Creating a model for ethnicity
We aim to represent ethnicity as a hierarchical structure to enable aggregate-level population health analysis with ethnicity-linked data.
Instead of creating our own model, we are adopting an established one. We evaluated two existing models: ONS 2021 England & Wales Census Ethnic group classifications and NHS England Data Dictionary Ethnic Category Code 2001a. We compared them using these criteria:
- Coverage & granularity – detail level captured
- Interoperability and Integration – alignment with NHS standards and external compatibility
- Usability for Data Consumers – analyst-friendly design and clarity for public reporting
Height, weight & BMI
In this test we aim to set a single, enforceable standard for height, weight, and BMI in the Somerset LDP so data from GP/PCN, Trusts, Councils, Hospices, Ambulance, and ICBs have comparable, reproducible, and safe data for PHM and inequalities analysis.
- Standardise inputs, codes, and storage using UK Core FHIR and SNOMED.
- Define selection rules for multiple measures and handling of missing or non-reproducible BMI.
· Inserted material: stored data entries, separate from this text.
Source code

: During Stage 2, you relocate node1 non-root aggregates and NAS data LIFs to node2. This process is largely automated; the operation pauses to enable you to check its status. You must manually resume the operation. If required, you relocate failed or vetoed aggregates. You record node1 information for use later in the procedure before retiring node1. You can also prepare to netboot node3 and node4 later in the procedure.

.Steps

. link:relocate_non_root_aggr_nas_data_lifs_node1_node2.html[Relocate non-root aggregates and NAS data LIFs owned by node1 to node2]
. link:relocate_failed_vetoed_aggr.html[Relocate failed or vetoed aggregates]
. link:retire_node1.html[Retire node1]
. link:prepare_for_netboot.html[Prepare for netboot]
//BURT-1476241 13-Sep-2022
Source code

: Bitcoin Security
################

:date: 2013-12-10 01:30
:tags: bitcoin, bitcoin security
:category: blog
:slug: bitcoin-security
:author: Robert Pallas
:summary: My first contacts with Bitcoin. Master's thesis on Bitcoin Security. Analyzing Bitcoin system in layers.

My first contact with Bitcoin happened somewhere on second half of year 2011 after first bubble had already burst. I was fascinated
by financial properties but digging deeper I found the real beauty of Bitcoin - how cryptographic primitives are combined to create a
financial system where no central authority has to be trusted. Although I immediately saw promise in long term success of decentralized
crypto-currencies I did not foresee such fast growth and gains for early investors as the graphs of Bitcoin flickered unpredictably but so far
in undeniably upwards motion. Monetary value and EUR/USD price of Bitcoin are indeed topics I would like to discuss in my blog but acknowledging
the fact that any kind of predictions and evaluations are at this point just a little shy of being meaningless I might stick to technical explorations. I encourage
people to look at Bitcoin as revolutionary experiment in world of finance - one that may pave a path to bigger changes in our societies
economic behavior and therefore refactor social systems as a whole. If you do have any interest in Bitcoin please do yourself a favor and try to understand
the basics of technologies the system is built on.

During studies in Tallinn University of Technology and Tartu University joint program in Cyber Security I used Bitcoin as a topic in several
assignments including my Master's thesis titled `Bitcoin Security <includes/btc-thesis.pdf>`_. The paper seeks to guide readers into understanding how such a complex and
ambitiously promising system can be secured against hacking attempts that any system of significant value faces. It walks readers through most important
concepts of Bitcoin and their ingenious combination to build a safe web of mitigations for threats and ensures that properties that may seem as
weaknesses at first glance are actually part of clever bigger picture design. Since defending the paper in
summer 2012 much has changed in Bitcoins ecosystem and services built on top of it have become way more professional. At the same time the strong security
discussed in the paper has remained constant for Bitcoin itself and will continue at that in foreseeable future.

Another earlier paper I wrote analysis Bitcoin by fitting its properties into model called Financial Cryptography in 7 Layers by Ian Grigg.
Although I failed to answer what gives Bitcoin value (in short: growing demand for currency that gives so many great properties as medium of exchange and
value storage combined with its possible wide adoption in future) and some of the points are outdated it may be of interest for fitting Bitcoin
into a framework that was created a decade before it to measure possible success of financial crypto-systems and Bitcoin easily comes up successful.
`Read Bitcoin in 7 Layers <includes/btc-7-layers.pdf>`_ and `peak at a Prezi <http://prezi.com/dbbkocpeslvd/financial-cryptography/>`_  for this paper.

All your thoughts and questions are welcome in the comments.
- Enable analysis though common validation, provenance, and recency rules.
Conditions
We need to offer a consistent, flexible framework for representing conditions across providers (GPs, hospitals, community, council, hospice).
Approach:
- Inputs = SNOMED, ICD-10, and others.
- ICD-10 = backbone for consistency.
- NICE = reporting categories.
- QOF = practical priorities.
- HRCS = deprioritised.
Our model supports three levels:
- Raw codes (SNOMED/ICD-10/others).
- Grouped categories (NICE/QOF).
- Plain-language labels (e.g. “Memory problems”).
User needs
API-first
This approach promotes better collaboration, allows for parallel development processes, and enhances the overall scalability and flexibility of the system, making it easier to integrate with third-party services and adapt to changing business needs.
DIIS & FDP Dashboards
Alongside the API-first strategy will will work with colleagues across the cluster to maximise the value of prebuilt DIIS (Dorset Intelligence & Insight Service) and FDP Dashboards.
Risk Stratification
The LDP will also allow us to plug into and roll out risk stratification tools at scale, be they Brave AI or Dorset’s in-house tool.
Data as a Product
A ‘data as a product’ strategy involves treating data as a core asset that can be leveraged to create value for the ICB and partners. This approach focuses on collecting, analysing, and packaging data in a way that it can be easily consumed and utilised by its users (via our API platform). By developing data-driven products, we can provide insights, enhance decision-making, and offer greater research opportunities. Ultimately, data as a product fosters innovation and can lead to a thriving partner ecosystem.
What is an API?
Similar to a librarian, an API can assist patrons in finding and accessing information. In the case of LDP our patrons can be people or they can be other computer systems. Where a library holds well curated books, LDP holds well curated data sets. The API is the gateway to those data sets.
Engagement
To process the special category data in the platform we will need to get section 251 approval from CAG (The Confidentiality Advisory Group). To submit the application we need evidence that we have engaged our communities on the approach we’re taking to data sharing. Helping them understand their rights around opting out, the approach we’re taking to ethical decision making and how they can get involved. Engagement started at the end of September, we will be submitting for Section 251 approval in January but will continue community engagement until March.
We have asked for help from Healthwatch Somerset, who have created an online survey and have sent it out to their contact list.